ASSEMBLY OF POLYMERASE SPECIFIC TRANSCRIPTION COMPLEXES

Accurate transcription by each of the three eukaryotic nuclear RNA polymerases (pols) requires the assembly and recognition of unique transcription complexes on the promoters of appropriate genes. These complexes have at least one common component, the TATA box binding protein (TBP). In addition, complexes recognized by pols Il and III contain homologous proteins (TFIIB and TFIIIB70) that are known or believed, respectively, to interact directly with TBP. The properties of these molecules raise an important question: What mechanisms exist to ensure that a transcription complex with the correct polymerase-specificity will assemble on a particular gene?
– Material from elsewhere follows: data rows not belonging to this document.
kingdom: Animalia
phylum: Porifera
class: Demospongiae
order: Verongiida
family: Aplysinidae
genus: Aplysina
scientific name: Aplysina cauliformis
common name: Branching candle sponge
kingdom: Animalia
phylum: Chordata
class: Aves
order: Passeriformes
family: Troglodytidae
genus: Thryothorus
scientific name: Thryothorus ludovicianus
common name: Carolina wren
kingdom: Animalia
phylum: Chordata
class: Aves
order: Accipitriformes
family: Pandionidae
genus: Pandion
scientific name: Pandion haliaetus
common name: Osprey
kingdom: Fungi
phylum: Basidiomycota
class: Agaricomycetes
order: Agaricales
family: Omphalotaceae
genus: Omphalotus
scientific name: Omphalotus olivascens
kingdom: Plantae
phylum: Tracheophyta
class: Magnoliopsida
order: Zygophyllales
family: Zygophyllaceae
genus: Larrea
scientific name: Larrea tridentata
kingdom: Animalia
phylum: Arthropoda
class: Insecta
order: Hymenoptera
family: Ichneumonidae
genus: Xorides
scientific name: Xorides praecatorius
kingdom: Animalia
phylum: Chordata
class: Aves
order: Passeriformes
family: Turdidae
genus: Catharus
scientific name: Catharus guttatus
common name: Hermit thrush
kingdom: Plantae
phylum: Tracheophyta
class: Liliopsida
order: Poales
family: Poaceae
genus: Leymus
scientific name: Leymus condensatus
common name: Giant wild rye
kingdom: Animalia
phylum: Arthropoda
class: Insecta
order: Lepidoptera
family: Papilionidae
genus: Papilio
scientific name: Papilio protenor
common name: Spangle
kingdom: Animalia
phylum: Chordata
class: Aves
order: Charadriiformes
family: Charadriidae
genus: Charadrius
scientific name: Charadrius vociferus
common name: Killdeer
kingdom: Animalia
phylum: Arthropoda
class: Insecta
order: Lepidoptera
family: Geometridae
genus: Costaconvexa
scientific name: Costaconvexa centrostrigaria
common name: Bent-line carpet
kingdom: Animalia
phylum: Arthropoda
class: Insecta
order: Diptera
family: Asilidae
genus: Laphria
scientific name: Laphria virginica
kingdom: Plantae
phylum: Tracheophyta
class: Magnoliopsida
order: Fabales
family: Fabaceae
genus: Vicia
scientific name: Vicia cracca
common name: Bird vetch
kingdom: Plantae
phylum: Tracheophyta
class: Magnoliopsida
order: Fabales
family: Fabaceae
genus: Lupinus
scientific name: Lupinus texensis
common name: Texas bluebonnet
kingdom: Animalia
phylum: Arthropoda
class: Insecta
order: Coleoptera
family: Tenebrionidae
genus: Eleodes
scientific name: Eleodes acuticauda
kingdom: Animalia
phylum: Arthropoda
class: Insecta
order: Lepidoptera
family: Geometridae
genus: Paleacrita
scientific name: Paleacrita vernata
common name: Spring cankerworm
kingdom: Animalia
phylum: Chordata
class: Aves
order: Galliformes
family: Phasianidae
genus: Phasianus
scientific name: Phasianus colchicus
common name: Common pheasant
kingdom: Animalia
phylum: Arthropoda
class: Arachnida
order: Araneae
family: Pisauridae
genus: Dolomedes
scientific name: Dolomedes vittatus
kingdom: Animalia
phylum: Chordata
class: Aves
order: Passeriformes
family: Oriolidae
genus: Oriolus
The long term goal of this proposal is to describe in quantitative terms, the biochemical basis for the assembly of RNA polymerase-specific transcription complexes. Initially, we propose to carry out quantitative analyses of the thermodynamics and kinetics of TBP-TFIIB and TBP-TFIIIB70 associations with model pol II and pol III promoters. Specially adapted enzymatic and chemical protection methods will be used for these studies. We will also analyze the assembly of TBP-TFIIIB70 and TBP-TFIIB complexes in solution by analytical ultracentrifugation. These experiments will be facilitated by using spectroscopically labeled TBP. Together, these studies will define quantitatively the chemical interactions that characterize the assembly of RNA polymerase-specific complexes. In the second phase of the work, spectroscopically-labeled transcription factors will be used to follow conformational changes of the TBP-TFIIB and TBP-TFIIIB70 complexes in solution and after binding to specific DNA templates. In the latter case, conformation changes to the DNA will also be followed using appropriate chemical and enzymatic probes. We will then correlate the conformational changes in the proteins and the DNA with specific kinetic or binding events resolved in the initial phase of the proposal. These data will provide knowledge of the mechanistic differences underlying the unique specificity of the complexes.